(Reuters) - U.S. crude stocks rose less then expected last week, while gasoline stocks rose by more than analysts had forecast as refineries cut output, data from the Energy Information Administration showed on Wednesday.
Crude inventories rose by 1.8 million barrels in the week to Feb. 9, short of analysts’ expectations for an increase of 2.8 million barrels.
“With a big drop in refining activity as we descend deeper into maintenance season, we have seen a third consecutive build to crude stocks,” said Matt Smith, director of commodity research at ClipperData in Louisville, Kentucky.
U.S. crude futures rose on the news, with West Texas Intermediate up 42 cents to $59.61 a barrel as of 10:45 a.m. EST (1545 GMT). Brent gained 44 cents to $63.16 a barrel.
Gasoline stocks rose by 3.6 million barrels, more than double the 1.2 million-barrel gain forecast by analysts polled by Reuters.
Refinery crude runs fell by 635,000 barrels per day, EIA data showed. Refinery utilization rates fell 2.7 percentage points to 89.8 percent, lowest since November, as refiners went into seasonal maintenance periods.
Crude stocks at the Cushing, Oklahoma, delivery hub fell by 3.6 million barrels, EIA said. Overall inventories in Cushing fell to 32.7 million barrels, lowest since Jan. 2015, and inventories at the hub have been cut in half in just three months’ time.
Crude production rose again, hitting 10.27 million bpd on a weekly basis, which would be a record if confirmed by monthly figures. November’s monthly data showed production in the United States rose to 10.04 million bpd, and the country now ranks second in overall production, trailing only Russia.
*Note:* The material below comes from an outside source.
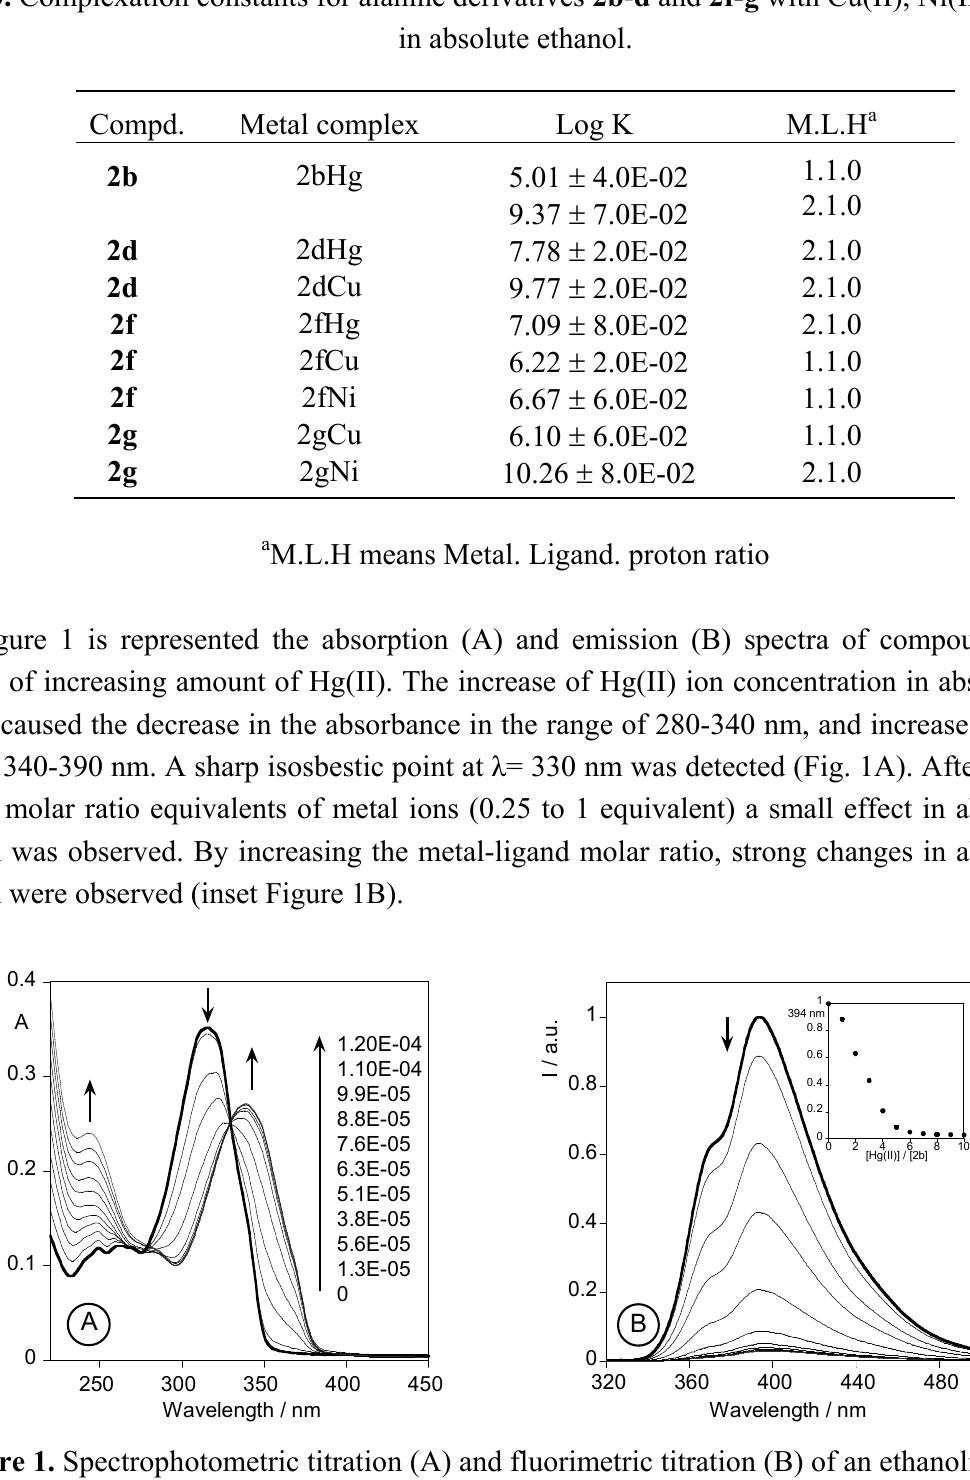
SO ) in absolute ethanol ([ 2b ] = 1.30E-5 M, T = 298 K, λ 3 2 2 316 nm. Inset: normalized emission at 394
Flows had been restricted from TransCanada’s Keystone line after a November leak in South Dakota, and the December startup of the Diamond Pipeline from Cushing to Memphis has accelerated outflows from the Oklahoma hub.
Distillate stockpiles, which include diesel and heating oil, fell by 459,000 barrels, versus expectations for a 1.1 million-barrel drop, the EIA data showed.
Net U.S. crude imports fell last week by 39,000 barrels per day.